/ Tips & Advice

Should you buy a big bike in the Philippines?

Read on to see if a big bike is suited to your lifestyle.

2020 KTM 1290 Super Duke R

If you’re an eagle-eyed observer on the street, you’ve probably noticed that less than one percent of all motorcycles on the road at any given time are big bikes. With nearly all two-wheeled vehicles bearing displacements of 150cc or less, seeing a big bike roll down the street will undoubtedly turn some heads. Of course, with the ever-growing number of new high displacement offerings popping up, the chances of you coming across a big bike on the street are pretty high, as compared to a decade ago. 

That being said, perhaps you’re beginning to consider swinging a leg over a big bike for the first time. Maybe you seek to add a little more thrill to your daily commute to and from work. Or perhaps, you want to broaden your socially-distant circle by going on weekend rides with your friends. Well, here are a few things to consider when deciding whether or not owning and riding a big bike, especially here in the Philippines, is a thing for you. 

What kind of rider are you?

MV Agusta Brutale 800

Before even thinking of what kind of big bike you’re going to get, ask yourself what kind of rider you want to be—and answer this question realistically. A few things to consider would be your riding experience. Are you a total two-wheeled newbie? Have you ridden scooters before? Are you particularly skilled on a bicycle? Of course, it goes without saying that being well versed in the art of two-wheels will make hopping onto a big bike a total cinch. 

The next thing you should ask yourself is what kind of riding you’ll be doing. Do you plan on using your big bike as a daily commuter, or are you going to be a weekend warrior and take your machine to the track? Do you fancy long adventures across hundreds of kilometers with your buddies? Factoring all these in will surely give you an idea of what type of big bike is best for you, and hopefully, land you a purchase you’ll enjoy for many years to come. 

Big bikes aren’t easy to commute with

2020 BMW F 900 R

If you’re in the market for a big bike with the intention of riding it to work on a daily basis, we highly recommend you to stay on the smaller side of things—perhaps a bike like a KTM 390 Duke, or a Kawasaki Z400. Now we’re not saying it’s impossible to commute with a big bike, in fact, our writer daily rides a 650cc naked sportbike. Is it easy? No. Is it something He enjoys, nonetheless? Absolutely.

Of course, even the most lightweight big bike pales in comparison to a Yamaha NMAX in terms of commuting ability. That being said, be sure to pack an extra t-shirt, a towel, and a bottle of water, because you’ll be in for quite a workout. 

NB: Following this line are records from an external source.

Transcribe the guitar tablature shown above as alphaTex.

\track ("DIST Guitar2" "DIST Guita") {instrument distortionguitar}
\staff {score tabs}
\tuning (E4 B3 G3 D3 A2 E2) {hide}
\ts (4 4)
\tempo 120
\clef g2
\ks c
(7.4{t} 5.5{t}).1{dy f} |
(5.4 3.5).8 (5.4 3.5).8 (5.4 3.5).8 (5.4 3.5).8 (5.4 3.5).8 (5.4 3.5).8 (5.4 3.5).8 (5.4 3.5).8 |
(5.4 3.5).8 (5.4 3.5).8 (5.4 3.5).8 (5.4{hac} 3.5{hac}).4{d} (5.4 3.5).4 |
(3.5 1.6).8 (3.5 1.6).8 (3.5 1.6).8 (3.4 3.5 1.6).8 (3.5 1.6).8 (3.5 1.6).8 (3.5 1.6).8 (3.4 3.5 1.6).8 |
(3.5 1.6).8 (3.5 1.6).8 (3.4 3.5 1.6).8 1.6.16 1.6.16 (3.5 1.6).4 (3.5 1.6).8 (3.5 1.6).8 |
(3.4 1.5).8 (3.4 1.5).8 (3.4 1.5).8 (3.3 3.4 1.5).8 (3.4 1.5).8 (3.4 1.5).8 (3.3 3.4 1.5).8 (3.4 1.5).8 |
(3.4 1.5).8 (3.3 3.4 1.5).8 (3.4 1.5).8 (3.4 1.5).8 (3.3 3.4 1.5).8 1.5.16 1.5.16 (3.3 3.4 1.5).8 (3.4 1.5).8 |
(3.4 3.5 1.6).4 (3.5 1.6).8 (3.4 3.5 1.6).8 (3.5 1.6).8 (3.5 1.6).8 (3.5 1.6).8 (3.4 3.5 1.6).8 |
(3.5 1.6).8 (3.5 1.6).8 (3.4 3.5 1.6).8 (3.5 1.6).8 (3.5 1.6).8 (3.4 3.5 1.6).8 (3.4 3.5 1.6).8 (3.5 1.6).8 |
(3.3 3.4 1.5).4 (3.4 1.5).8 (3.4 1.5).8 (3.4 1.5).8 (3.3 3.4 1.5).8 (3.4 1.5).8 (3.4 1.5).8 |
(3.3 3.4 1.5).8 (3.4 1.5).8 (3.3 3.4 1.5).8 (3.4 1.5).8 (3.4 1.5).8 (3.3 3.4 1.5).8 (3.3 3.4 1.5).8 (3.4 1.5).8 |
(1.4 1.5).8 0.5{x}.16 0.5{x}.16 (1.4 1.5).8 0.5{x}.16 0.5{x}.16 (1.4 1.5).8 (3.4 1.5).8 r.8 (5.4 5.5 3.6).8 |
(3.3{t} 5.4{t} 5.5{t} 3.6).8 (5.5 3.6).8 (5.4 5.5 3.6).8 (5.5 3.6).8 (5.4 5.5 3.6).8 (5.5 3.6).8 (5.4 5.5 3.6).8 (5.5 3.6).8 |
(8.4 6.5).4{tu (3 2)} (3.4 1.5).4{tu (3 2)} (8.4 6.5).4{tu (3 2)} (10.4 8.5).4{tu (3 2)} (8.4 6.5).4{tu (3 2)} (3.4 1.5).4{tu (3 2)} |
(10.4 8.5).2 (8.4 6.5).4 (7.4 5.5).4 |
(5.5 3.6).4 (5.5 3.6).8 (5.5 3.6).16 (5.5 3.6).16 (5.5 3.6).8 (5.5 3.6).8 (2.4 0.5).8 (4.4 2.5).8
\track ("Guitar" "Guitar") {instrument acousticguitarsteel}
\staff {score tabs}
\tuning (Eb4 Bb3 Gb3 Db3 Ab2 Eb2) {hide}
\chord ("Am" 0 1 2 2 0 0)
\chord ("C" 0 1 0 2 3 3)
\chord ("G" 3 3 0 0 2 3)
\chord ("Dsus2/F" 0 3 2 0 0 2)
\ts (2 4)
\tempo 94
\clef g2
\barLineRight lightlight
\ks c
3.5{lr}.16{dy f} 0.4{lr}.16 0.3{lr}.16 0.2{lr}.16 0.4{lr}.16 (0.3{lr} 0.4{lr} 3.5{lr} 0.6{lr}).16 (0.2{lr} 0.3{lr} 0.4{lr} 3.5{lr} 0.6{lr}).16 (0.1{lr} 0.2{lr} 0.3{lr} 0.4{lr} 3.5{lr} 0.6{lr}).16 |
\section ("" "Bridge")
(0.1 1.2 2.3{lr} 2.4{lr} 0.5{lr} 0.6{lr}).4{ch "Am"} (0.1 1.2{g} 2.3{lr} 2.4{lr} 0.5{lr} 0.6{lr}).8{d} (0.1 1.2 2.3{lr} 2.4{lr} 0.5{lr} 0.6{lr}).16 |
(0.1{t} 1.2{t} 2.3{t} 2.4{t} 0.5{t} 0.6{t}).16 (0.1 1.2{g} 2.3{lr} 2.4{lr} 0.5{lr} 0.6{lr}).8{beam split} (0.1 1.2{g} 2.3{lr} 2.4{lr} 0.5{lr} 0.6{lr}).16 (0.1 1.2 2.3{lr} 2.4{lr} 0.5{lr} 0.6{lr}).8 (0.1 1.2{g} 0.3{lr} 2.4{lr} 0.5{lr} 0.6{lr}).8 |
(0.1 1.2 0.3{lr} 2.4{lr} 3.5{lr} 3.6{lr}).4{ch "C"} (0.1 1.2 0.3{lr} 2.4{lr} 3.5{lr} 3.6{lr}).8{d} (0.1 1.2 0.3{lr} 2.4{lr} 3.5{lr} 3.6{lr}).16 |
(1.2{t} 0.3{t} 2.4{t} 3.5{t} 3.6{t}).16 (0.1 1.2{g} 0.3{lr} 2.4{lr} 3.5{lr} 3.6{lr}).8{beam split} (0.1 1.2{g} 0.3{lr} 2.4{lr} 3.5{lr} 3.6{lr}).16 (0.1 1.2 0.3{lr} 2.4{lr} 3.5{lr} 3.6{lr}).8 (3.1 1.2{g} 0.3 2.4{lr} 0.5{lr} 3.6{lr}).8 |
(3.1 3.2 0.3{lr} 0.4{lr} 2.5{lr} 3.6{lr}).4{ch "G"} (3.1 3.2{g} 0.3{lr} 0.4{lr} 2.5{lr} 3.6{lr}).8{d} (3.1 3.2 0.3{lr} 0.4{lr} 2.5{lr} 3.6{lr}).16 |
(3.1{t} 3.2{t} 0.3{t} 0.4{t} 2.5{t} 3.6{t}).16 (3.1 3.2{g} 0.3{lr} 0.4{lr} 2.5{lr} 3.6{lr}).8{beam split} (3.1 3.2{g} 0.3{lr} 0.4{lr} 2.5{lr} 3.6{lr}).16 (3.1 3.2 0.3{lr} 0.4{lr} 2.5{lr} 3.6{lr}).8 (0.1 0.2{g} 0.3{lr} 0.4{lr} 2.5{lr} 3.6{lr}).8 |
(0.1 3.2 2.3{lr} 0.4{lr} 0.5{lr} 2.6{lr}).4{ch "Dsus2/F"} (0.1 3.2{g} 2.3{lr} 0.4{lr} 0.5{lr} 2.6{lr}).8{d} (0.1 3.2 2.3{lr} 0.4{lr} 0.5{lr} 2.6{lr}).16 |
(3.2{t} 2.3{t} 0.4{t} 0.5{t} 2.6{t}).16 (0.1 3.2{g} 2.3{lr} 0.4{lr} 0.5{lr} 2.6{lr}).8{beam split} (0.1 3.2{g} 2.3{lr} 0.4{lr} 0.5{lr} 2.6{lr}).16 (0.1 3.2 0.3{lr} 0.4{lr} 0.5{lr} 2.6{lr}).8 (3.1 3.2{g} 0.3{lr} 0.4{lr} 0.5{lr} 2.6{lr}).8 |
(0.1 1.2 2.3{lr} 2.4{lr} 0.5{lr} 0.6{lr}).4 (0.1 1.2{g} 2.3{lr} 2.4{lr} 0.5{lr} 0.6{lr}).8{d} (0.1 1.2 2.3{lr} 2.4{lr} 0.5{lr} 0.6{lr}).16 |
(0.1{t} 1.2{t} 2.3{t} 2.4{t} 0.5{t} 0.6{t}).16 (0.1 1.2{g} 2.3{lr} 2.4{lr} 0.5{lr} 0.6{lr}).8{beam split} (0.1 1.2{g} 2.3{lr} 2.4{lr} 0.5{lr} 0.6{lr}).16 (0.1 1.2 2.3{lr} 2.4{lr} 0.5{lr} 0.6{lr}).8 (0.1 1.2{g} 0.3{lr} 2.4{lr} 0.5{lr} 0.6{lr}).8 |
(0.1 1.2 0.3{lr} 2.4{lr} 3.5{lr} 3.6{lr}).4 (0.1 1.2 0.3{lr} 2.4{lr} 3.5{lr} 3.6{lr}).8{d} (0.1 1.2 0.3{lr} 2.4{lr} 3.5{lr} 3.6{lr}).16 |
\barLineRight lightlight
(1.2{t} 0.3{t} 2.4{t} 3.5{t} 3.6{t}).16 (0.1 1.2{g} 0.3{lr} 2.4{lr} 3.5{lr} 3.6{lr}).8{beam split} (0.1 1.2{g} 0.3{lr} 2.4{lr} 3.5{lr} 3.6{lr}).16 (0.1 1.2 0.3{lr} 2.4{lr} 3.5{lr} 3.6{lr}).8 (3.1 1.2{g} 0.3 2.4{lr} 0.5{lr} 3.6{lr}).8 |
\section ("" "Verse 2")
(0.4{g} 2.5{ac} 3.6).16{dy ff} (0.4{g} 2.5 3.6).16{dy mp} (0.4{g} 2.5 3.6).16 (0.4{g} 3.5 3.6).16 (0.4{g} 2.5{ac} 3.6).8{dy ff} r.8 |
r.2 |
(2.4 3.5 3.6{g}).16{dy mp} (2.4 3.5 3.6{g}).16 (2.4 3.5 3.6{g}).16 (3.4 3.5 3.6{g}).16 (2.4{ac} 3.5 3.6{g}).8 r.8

Owning a big bike won’t save you money

KTM 790 Adventure

It’s easy to believe that owning a big bike will save you time, and more importantly money. Of course, logic tells you that with only two wheels, a smaller engine, and the lack of all other amenities found in cars, that you’re bound to amass substantial savings by making the shift to two wheels. While this is absolutely true for commuter bikes and scooters, it’s the exact opposite of high-performance motorcycles designed to maximize performance. 

Big bikes commonly have engines that rev past 10,000 RPM and produce nearly as much power as your subcompact hatchback. As such it’s no surprise that their service intervals can be as low as 3,000 kilometers—less than half that of our four-wheeled counterparts. Not to mention, the sophisticated engineering and delicate components found in high-end machines drive the labor cost through the roof. To put that into context, a Desmo service for a Ducati Monster 821 can cost you close to P30,000. 

With great power comes great responsibility

Yamaha YZF-R1

As mentioned above, big bikes are fast. Even the most beginner-friendly big bikes have the power to weight ratios comparable to that of entry-level sports cars. As such, it isn’t uncommon for the first time big bikers to be intimidated by the sudden surge of power. To put this into context, a Honda CB650R produces around the same power as a Toyota Vios but weighs just 455 lbs. That means it can go from zero to 100 kilometers per hour in just 3.5 seconds—faster than a BMW M4.

That being said, getting into big bikes entails a lot of self-control and discipline from the rider. As the saying goes, you need to respect the power and ride within your limits. Big bikes are a completely different breed as compared to their small-displacement cousins, so choose wisely, have fun, and be safe!